# UltraLogLog
[](https://crates.io/crates/ultraloglog)
[](https://pypi.org/project/ultraloglog/)
[](https://docs.rs/ultraloglog)
Rust implementation of the [UltraLogLog algorithm](https://arxiv.org/pdf/2308.16862). Ultraloglog is more space efficient than the widely used HyperLogLog, but can be slower. FGRA estimator or MLE estimator can be used.
## Usage
```rust
use ultraloglog::{Estimator, MaximumLikelihoodEstimator, OptimalFGRAEstimator, UltraLogLog};
let mut ull = UltraLogLog::new(6).unwrap();
ull.add_value("apple")
.add_value("banana")
.add_value("cherry")
.add_value("033");
let est = ull.get_distinct_count_estimate();
```
The serde feature can be activated so that the sketch can be saved to disk and then loaded.
```rust
use ultraloglog::{Estimator, MaximumLikelihoodEstimator, OptimalFGRAEstimator, UltraLogLog};
use std::fs::{remove_file, File};
use std::io::{BufReader, BufWriter};
let file_path = "test_ultraloglog.bin";
// Create UltraLogLog and add data
let mut ull = UltraLogLog::new(5).expect("Failed to create ULL");
ull.add(123456789);
ull.add(987654321);
let original_estimate = ull.get_distinct_count_estimate();
// Save to file using writer
let file = File::create(file_path).expect("Failed to create file");
let writer = BufWriter::new(file);
ull.save(writer).expect("Failed to save UltraLogLog");
// Load from file using reader
let file = File::open(file_path).expect("Failed to open file");
let reader = BufReader::new(file);
let loaded_ull = UltraLogLog::load(reader).expect("Failed to load UltraLogLog");
let loaded_estimate = loaded_ull.get_distinct_count_estimate();
```
## Python Bindings
This crate also provides Python bindings for the UltraLogLog algorithm using [PyO3](https://pyo3.rs/).
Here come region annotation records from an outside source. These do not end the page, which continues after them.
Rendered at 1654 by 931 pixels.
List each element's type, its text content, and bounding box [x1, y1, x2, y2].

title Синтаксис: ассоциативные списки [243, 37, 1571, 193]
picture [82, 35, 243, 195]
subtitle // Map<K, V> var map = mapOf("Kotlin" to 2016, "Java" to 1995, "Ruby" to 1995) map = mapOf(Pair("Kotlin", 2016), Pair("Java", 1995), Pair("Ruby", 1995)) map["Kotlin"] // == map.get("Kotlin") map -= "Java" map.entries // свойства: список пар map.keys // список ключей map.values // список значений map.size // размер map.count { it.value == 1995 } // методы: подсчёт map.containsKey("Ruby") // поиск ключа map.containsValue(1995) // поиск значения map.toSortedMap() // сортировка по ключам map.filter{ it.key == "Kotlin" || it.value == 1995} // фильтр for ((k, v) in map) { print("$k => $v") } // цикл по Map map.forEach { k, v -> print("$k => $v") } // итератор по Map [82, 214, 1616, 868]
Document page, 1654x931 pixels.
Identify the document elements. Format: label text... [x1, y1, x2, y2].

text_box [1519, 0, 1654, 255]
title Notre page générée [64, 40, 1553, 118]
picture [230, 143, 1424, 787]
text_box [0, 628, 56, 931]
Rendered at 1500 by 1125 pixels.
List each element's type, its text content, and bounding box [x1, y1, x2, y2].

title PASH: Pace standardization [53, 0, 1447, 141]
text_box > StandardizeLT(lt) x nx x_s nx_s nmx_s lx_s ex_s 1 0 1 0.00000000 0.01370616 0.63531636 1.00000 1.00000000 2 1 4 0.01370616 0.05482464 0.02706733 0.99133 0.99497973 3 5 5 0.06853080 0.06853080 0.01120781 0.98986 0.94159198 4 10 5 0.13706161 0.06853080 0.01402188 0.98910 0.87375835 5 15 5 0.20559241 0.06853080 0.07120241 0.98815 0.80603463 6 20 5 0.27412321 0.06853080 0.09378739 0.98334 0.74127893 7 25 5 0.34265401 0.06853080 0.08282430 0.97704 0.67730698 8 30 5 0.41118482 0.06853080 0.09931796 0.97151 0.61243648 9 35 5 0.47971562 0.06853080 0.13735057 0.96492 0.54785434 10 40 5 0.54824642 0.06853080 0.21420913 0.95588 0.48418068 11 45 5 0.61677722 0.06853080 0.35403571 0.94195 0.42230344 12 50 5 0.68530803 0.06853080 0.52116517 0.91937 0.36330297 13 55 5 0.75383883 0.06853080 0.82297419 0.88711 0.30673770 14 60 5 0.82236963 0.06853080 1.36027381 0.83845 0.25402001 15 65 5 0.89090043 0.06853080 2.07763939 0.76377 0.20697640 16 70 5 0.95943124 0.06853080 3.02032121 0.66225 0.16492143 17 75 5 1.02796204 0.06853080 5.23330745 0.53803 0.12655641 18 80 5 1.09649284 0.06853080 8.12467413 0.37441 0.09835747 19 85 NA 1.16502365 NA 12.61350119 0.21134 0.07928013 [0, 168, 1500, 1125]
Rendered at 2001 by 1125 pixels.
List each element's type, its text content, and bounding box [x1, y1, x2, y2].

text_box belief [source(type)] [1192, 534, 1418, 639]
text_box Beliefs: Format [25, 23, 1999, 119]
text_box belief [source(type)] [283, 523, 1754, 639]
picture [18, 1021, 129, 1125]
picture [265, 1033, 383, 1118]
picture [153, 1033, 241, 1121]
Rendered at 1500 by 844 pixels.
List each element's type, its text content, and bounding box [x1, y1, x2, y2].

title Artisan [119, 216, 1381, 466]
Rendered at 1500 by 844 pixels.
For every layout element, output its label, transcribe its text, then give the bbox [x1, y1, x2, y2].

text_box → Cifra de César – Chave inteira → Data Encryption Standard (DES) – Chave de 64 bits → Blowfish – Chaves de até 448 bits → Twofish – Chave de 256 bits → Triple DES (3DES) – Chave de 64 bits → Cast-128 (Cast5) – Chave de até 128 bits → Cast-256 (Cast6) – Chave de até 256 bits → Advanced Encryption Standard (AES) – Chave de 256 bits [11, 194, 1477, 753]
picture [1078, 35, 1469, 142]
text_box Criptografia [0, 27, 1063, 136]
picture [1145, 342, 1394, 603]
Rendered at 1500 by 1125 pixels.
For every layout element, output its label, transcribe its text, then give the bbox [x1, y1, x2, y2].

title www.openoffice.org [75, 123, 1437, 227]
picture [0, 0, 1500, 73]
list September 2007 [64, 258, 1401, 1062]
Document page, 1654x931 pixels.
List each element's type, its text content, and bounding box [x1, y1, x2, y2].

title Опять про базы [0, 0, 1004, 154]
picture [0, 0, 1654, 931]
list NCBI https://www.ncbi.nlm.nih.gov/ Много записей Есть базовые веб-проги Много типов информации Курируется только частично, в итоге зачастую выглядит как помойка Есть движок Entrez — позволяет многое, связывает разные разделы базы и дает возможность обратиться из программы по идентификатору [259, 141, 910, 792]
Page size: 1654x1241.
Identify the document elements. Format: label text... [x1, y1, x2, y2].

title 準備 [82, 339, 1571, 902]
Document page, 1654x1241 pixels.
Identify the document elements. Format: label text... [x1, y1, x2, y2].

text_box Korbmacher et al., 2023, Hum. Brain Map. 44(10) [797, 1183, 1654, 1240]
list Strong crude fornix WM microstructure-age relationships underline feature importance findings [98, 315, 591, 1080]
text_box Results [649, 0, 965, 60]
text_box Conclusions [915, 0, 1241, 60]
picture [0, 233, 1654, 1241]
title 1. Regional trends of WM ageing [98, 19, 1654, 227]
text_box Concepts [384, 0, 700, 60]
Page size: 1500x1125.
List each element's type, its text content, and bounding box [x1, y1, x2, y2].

See [example.py](./example.py) for usage.
```python
import ultraloglog
# Create a new UltraLogLog sketch
ull = ultraloglog.PyUltraLogLog(12) # precision parameter
# Add values
ull.add_str("hello")
ull.add_int(42)
ull.add_float(3.14)
# Get estimated count
print(f"Estimated distinct count: {ull.count()}")
```
### Installation
#### Using pip
This package is available as [`ultraloglog`](https://pypi.org/project/ultraloglog/) in PyPI. You can install it using:
```bash
pip install ultraloglog
```
#### From Source
*`uv` is recommended to manage virtual environments.*
1. Install Rust, and maturin `pip install maturin`
2. Build and install: `maturin develop --release`
## 64-bit hash function
As mentioned in the paper, high quality 64-bit hash function is key to ultraloglog algorithm. We tested several modern 64-bit hash libraries and found that xxhash-rust (default) and wyhash-rs worked well. However, users can easily replace the default xxhash-rust with polymurhash, komihash, ahash and t1ha et.al. See testing section for details.
## Reference
Ertl, O., 2024. UltraLogLog: A Practical and More Space-Efficient Alternative to HyperLogLog for Approximate Distinct Counting. Proceedings of the VLDB Endowment, 17(7), pp.1655-1668.